In news stories with a "conservative Catholics" angle, the church's most faithful frequently mention the nightmare of Mass as it was in the decades after the Second Vatican Council. Loaded words like "hippie" and "total mess" and "Brady Bunch" get thrown around. There are stories of suburban churches built in mod, saucer-shaped architecture. ("Lots of guitars and banjoes," a 32-year-old Catholic man moaned to The Post's Metro section the other day, recalling the church scene of his youth. "I felt uncomfortable about it constantly.")

So really it's a retro movement, but instead of "I Love the '80s" (or '70s or '60s), it's "I Love the 1000s [Up Until 1963]," with Benedict encouraging Catholics toward rediscovering the beauty of the old way. He is on record as thinking of rock music as "anti-Christian," and once fretted (according to his memoirs) over Bob Dylan's appearance with Pope John Paul II in 1997. Benedict canceled a Vatican Christmas concert in 2006, fearing it far too pop in nature. He also shuns guitars in church. (Sister has been in big trouble lately.
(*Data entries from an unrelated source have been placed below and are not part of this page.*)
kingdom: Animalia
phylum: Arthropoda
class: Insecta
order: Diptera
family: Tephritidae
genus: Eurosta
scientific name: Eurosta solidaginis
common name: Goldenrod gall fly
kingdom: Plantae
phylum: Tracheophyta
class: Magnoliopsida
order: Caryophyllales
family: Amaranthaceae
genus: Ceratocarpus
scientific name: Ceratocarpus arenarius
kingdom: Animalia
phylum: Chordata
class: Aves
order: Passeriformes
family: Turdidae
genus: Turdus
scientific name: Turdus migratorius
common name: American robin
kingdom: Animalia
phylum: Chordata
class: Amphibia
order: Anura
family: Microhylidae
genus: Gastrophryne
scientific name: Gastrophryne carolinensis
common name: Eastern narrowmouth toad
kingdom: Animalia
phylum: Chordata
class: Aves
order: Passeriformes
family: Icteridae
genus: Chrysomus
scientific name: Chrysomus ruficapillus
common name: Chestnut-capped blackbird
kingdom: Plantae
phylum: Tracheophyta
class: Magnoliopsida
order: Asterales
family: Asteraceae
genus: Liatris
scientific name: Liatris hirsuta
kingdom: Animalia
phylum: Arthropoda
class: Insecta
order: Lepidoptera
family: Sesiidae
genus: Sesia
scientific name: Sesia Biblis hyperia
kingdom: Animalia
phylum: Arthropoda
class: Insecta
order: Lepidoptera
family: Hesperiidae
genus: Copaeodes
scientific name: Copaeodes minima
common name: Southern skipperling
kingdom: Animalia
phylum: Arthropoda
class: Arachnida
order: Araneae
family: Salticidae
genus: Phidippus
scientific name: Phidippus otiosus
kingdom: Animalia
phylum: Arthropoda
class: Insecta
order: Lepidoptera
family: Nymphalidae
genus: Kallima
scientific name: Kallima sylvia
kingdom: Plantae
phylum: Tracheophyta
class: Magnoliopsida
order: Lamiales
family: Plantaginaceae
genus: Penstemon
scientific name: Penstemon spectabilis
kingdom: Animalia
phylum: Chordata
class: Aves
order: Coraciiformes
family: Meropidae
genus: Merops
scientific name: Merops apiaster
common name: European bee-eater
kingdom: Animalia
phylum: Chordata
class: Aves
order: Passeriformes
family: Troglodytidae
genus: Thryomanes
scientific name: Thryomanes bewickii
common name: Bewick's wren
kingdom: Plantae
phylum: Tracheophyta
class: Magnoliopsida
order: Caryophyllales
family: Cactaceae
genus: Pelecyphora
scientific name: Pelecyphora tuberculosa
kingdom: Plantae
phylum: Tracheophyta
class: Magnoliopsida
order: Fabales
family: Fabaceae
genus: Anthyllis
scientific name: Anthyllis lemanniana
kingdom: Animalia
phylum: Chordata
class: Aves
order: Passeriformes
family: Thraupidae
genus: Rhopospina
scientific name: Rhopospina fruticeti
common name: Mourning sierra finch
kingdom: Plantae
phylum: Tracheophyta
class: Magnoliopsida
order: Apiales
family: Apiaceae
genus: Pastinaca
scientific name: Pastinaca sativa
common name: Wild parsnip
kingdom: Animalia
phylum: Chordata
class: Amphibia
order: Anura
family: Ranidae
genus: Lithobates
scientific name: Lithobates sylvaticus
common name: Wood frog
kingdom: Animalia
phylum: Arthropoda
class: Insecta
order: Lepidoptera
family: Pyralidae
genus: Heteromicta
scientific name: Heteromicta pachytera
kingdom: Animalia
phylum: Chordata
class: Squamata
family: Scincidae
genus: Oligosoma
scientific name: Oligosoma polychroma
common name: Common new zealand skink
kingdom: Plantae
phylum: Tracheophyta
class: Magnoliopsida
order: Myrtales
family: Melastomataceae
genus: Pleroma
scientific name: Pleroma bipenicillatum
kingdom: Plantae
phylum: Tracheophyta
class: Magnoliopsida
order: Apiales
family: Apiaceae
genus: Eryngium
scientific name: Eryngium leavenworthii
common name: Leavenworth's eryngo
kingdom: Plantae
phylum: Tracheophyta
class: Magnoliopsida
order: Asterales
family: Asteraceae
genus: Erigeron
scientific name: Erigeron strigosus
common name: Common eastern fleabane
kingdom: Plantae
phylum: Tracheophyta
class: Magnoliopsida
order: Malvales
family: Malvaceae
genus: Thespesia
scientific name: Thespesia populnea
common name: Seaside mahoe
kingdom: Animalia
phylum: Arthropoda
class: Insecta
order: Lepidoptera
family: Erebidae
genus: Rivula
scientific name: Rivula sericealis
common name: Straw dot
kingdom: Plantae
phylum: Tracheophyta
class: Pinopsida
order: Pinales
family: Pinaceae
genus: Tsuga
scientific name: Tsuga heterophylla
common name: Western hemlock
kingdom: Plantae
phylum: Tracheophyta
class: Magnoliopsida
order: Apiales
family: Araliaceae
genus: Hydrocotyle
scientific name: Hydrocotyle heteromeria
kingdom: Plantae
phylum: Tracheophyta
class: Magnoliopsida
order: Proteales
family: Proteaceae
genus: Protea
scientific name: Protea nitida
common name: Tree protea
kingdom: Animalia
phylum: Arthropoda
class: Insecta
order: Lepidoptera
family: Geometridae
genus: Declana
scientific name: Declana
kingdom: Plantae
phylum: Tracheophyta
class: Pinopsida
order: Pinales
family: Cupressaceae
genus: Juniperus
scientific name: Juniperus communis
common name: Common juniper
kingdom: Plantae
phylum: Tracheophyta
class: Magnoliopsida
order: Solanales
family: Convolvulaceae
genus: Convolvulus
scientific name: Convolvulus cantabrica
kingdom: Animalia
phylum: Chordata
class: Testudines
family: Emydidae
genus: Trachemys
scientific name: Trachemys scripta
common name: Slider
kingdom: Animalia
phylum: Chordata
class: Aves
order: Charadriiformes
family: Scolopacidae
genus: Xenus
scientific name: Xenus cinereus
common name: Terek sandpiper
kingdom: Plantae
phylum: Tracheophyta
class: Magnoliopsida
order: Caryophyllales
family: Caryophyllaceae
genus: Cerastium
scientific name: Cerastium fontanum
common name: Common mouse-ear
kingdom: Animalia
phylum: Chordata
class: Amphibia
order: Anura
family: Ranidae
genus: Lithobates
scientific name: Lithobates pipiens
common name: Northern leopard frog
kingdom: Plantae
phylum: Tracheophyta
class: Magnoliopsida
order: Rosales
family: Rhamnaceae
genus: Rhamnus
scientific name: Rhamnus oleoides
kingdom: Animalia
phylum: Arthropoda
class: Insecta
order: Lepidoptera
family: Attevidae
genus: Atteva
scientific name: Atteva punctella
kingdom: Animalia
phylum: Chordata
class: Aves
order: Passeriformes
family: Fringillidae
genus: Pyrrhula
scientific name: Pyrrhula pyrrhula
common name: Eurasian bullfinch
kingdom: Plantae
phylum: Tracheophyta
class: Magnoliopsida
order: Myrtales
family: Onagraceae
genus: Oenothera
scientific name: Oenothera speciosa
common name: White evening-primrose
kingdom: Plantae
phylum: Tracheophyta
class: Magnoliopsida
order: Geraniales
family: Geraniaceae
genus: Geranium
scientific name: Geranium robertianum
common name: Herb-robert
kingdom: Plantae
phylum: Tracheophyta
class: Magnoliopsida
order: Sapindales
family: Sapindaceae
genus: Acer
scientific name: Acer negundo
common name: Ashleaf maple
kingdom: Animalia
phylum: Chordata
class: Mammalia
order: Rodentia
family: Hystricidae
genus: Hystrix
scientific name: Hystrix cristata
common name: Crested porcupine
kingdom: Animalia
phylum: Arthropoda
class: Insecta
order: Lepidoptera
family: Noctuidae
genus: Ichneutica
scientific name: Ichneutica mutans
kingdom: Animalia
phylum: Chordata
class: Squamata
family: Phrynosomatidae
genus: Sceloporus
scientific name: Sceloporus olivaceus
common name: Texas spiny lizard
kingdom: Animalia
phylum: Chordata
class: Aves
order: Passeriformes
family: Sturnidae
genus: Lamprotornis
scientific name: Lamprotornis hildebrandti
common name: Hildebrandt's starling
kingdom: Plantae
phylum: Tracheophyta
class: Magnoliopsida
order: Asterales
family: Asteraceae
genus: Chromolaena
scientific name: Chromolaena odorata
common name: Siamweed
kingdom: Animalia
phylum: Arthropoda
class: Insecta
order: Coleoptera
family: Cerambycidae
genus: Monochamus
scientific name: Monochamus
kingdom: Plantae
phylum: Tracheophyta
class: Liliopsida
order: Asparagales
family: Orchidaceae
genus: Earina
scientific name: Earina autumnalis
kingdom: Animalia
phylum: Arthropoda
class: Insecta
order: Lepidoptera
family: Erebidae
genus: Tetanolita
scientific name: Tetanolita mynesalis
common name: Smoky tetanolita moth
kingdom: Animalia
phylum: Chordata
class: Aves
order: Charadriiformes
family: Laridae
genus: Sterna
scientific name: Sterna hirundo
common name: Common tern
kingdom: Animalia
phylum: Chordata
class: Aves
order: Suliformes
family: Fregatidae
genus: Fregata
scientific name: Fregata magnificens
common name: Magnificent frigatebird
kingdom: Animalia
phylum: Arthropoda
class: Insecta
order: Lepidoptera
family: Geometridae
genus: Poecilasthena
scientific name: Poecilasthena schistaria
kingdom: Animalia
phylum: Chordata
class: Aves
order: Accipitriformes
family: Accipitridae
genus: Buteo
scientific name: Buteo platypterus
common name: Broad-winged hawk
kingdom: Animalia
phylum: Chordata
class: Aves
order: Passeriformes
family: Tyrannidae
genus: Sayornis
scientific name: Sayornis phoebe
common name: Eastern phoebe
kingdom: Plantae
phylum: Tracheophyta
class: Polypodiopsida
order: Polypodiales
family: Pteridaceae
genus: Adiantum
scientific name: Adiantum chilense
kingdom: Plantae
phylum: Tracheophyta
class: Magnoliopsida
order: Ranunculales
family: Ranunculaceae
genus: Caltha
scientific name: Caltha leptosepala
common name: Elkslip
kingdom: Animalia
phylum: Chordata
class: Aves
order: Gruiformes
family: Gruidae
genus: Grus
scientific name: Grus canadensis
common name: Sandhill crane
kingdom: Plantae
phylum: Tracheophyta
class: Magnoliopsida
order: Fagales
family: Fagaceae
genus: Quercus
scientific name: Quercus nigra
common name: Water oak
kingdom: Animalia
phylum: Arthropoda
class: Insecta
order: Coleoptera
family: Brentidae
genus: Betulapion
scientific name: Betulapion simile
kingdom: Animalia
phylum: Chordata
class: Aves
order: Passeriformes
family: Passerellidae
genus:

The pope doesn't like her music, isn't so wild about some of her politics, and when it comes to her role in priestly matters, don't even go there.)

Tucker says the music debates going on in parishes nationwide present a more serious issue for American Catholics, "having to do with what is appropriate at liturgy, what is timeless, what is sacred -- but the [young vs. old] demographic element is very difficult to deny."

In defense of guitar Mass, was it really so bad? It was the soundtrack of a lot of social justice efforts. The St. Louis Jesuits stuff conjures up, for many, memories of food banks and felt banners, of youth group carwashes and, more nobly, martyred nuns and priests in Central America. Maybe that was the problem for some churchgoers? The groovier music really was of its time, and came with an agenda?

"What about silence?" wonders Day, the music professor, 18 years after he wrote "Why Catholics Can't Sing."

If he has any prescriptive at all for Mass music, he says, "it would be to cool it. Pick plain, simple music. Plain, square hymns with reasonable accompaniment. And listen to silence occasionally."